Conteúdo da publicação
Hoje é um dia muito especial para mim, por vários motivos. Um deles é que estou fazendo três anos de casamento, o outro é que estou esperando meu primeiro filho. E, nada menos importante, recebi uma proposta de emprego maravilhosa.
Combinei com Daniel de jantar fora, o que ele recusou, mas insisti várias vezes para que aceitasse. Minutos mais tarde, tomei um banho relaxante, coloquei um vestido preto que antes era um pouco largo e hoje está justo em mim.
Minha barriguinha está começando a aparecer. Acho que Daniel não é capaz de reparar nisso, já que nunca repara em mim.
Ao chegar ao restaurante, sento-me à mesa reservada e aguardo Daniel, que por sinal está atrasado... O garçom, pela terceira vez, vem à minha mesa perguntar se já quero fazer meu pedido. Falo que sim: uma salada e suco de laranja.

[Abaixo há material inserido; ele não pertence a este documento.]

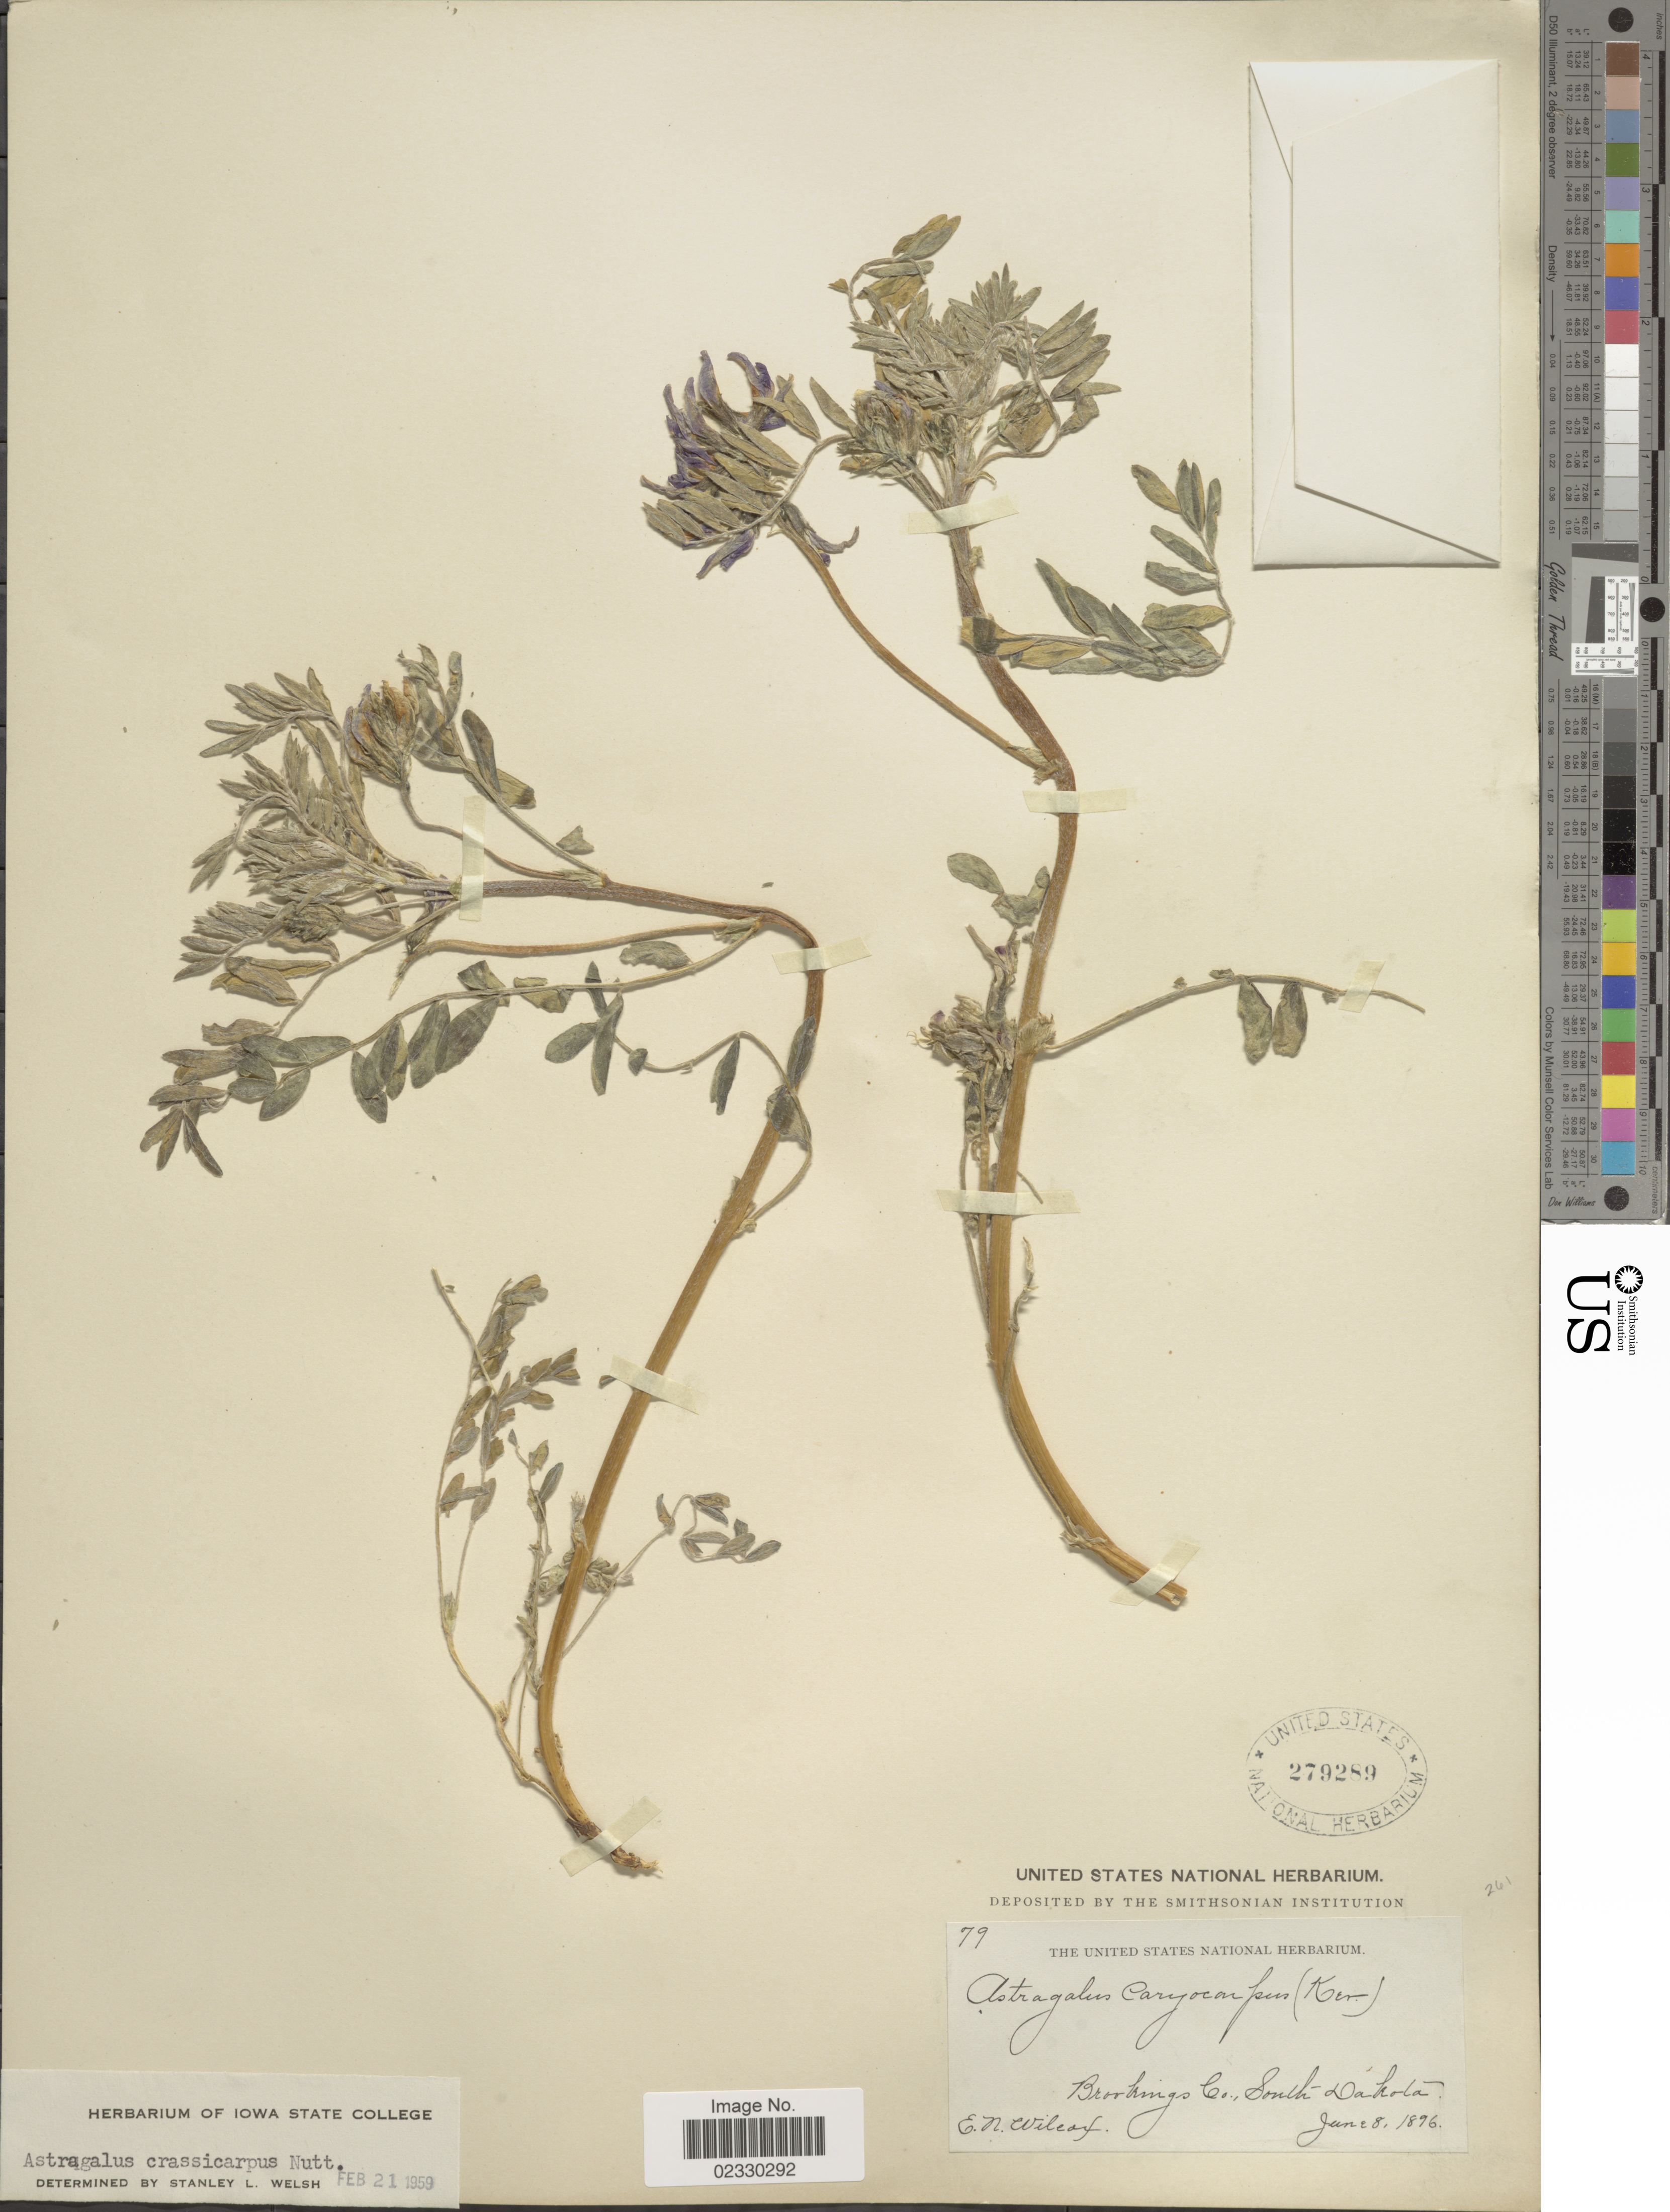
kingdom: Plantae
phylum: Tracheophyta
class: Magnoliopsida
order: Fabales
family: Fabaceae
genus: Astragalus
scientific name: Astragalus crassicarpus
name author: Nutt.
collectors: E. Wilcox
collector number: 79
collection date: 1896-06-28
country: United States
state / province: South Dakota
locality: Brookings Co.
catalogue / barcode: US 279289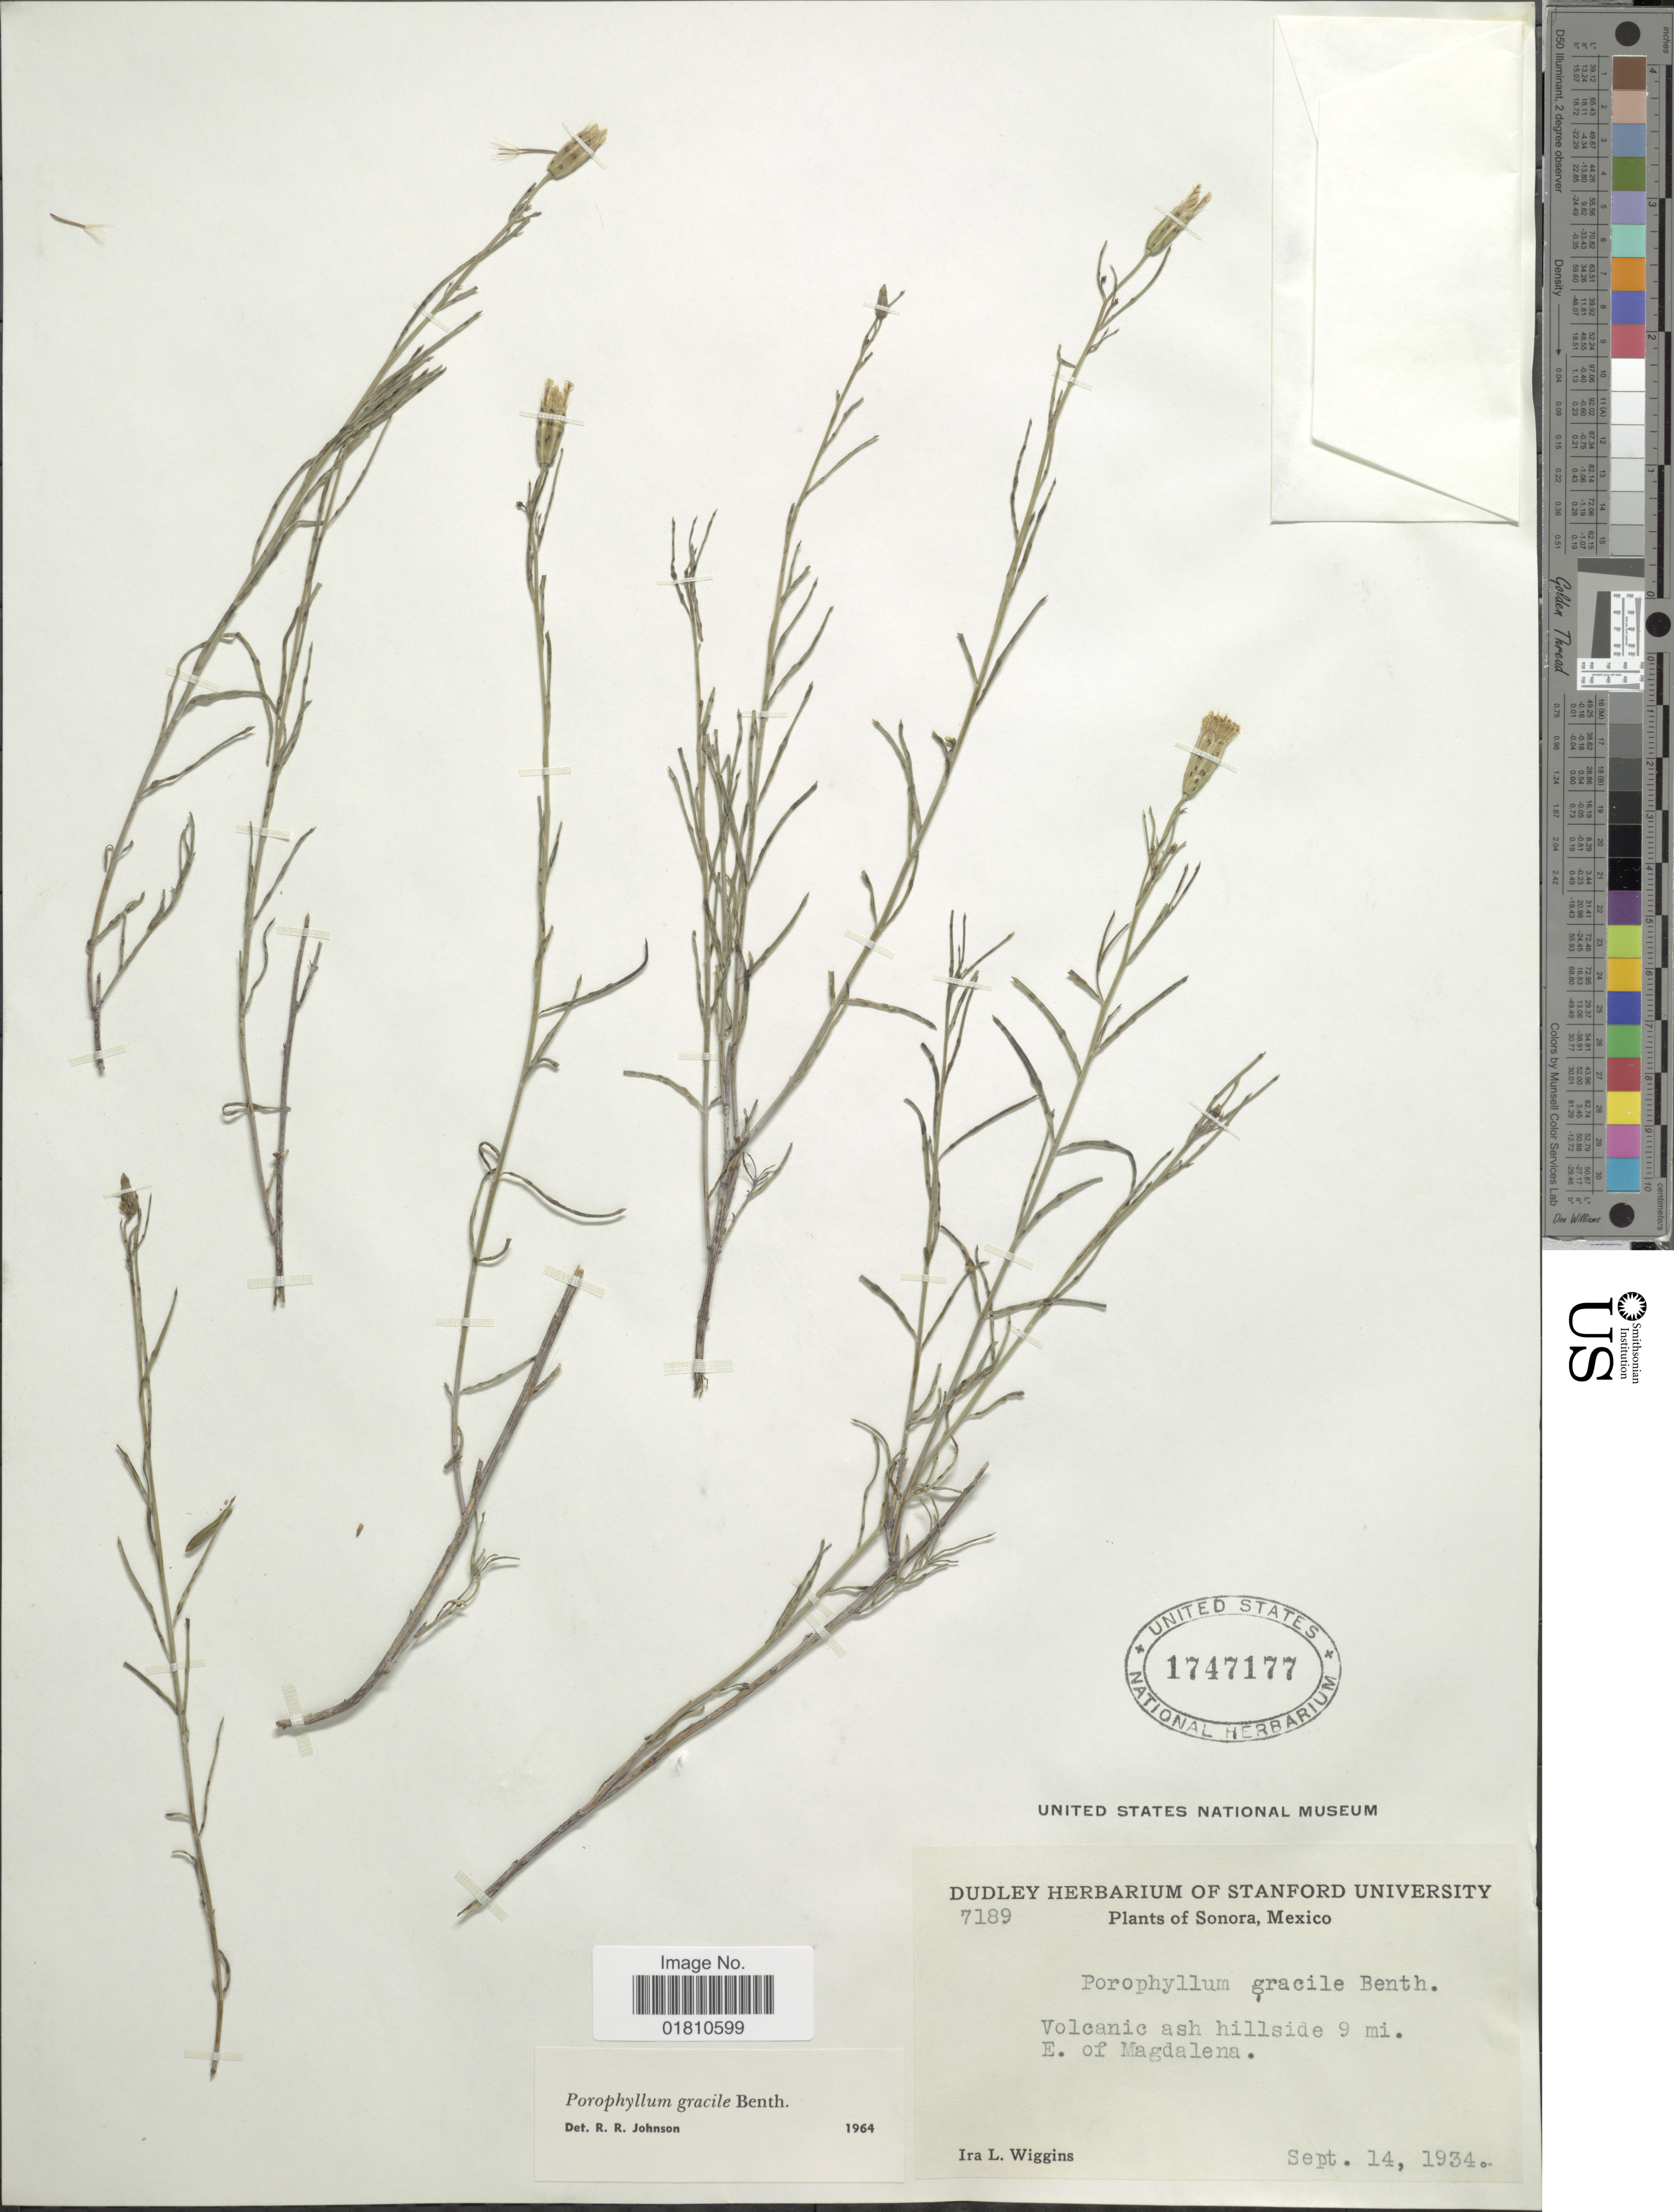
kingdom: Plantae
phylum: Tracheophyta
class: Magnoliopsida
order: Asterales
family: Asteraceae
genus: Porophyllum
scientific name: Porophyllum gracile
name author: Benth.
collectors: I. L. Wiggins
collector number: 7189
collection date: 1934-09-14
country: Mexico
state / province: Sonora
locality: Volcanic ash hillside 9 mi. E. of Magdalena.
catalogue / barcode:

Olho ao meu redor, nas mesas ocupadas por casais apaixonados, onde os maridos demonstram carinho por suas esposas. Inclusive, vi uma gestante ao lado de seu esposo carinhoso. Mesmo com uma criança no colo, ele acariciava a barriga da esposa. Era nítido que estava muito feliz.
Eu estava distraída olhando à minha volta e não percebi quando Daniel chegou, com a cara fechada, como se eu tivesse feito algo errado. Então resolvi puxar assunto:
— Está tudo bem… Você demorou? — perguntei, forçando um lindo sorriso.
— Tinha coisa mais importante! — ele responde seco. Reparo em seu pescoço: uma marca de batom. O tal motivo que era “importante”.
— Entendi. Hoje é nosso aniversário de casamento... — eu nem terminei de falar quando sou interrompida por ele.
— Isso não é importante. Tenho uns documentos que preciso que você assine.
Ele coloca os papéis na mesa. Curiosa para saber o que é, sinto minhas pernas fracas, ainda bem que estava sentada. Pedido de divórcio. Olho para ele... e ele já se adianta em falar:
— Vou me casar com Jade. Ela está grávida. Não posso deixar meu filho crescer sem um pai.
Escutar isso dele doeu muito. Será que não passa pela cabeça dele que eu também posso estar grávida? E meu filho pode crescer sem um pai?
Ele continua falando, mas eu já não estava mais prestando atenção. Meus olhos estavam fixos nos benefícios que terei se assinar o divórcio.
— Posso assinar o divórcio quando você mudar ele. Não quero benefício nenhum. Vou trabalhar para não deixar faltar nada para nós.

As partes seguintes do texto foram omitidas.